▶ Request A
According to the passage below about the "synopsis" shell utility, what does the utility essentially consist of?
▶ Request B
Continue the passage about the "synopsis" shell utility, starting after its final line.

▶ Text for analysis
● ● ● ● ●
In addition to just you looking for utilities you may create utilities that go into a shared directory resource and others will want to know what the scripts do without having to run help or man on each.

In order to deal with this I created a very simple shell utility called "synopsis". It's little more than a grep line with some sed filtering to get a formatted comment out of my files that tells me what they do. That makes it easier and faster to find what I'm looking for and then I can go into detail by looking at m help and usage using the script's tools, or go in and look at the code and internal comments.

Here is an example of synopsis' output:

[gail@gail]$ synopsis

buildterm:       Launch a stylized xterm that identifies it as my build terminal
evar:    Print formatted output of the environment variables passed as args
foo.php:         Get the target webpage and redirect the output to a blog entry
path:    Prints a one per line list of the $PATH elements.
● ● ● ● ●
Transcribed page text

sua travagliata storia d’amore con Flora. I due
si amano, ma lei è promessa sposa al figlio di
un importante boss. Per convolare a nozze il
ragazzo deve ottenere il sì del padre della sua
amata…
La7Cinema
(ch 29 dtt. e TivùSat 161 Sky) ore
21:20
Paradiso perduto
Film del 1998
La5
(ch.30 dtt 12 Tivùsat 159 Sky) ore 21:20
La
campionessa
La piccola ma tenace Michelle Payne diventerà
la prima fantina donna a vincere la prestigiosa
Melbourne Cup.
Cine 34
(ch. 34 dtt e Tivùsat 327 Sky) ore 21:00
● ● ● ● ●
▶ Written reply A
A grep line with some sed filtering.

▶ Written reply B
You can do more to columnize the output, however, I find the quick reminder is good enough in the form that it is.

This script could actually be an alias however, I like having the ability to do more with the formatting if I choose.

This is the script listing:

#!/bin/bash

echo 
grep 'Synopsis:' * | grep -v 'grep Synopsis' |  awk 'BEGIN { FS = ":" } ; { printf "%-30s%-40s\n",$1,$3 }'  -
echo 


As you can see it's very simple. We use grep the find the hatch comment indicator followed by the string 'Synopsis:'. Then we use grep -v to strip out our synopsis script line by looking for 'grep Synopsis'. Grep will give us the script name and colon automatically and awk's file separator will let us ignore the '#Synopsis:' string. We use printf to do a little pretty printing of the strings.

You do have to take some care to keep your synopsis text on one line, however, it will be the most common case for you to want to keep it short anyway.

Most scripting languages recognize the '#' character as a comment so this should work all through your interpreter source trees. If you want it to recognize C++ and javascript comments you can use egrep versus grep to find the '//' comment specifier and then follow the same filtering rules.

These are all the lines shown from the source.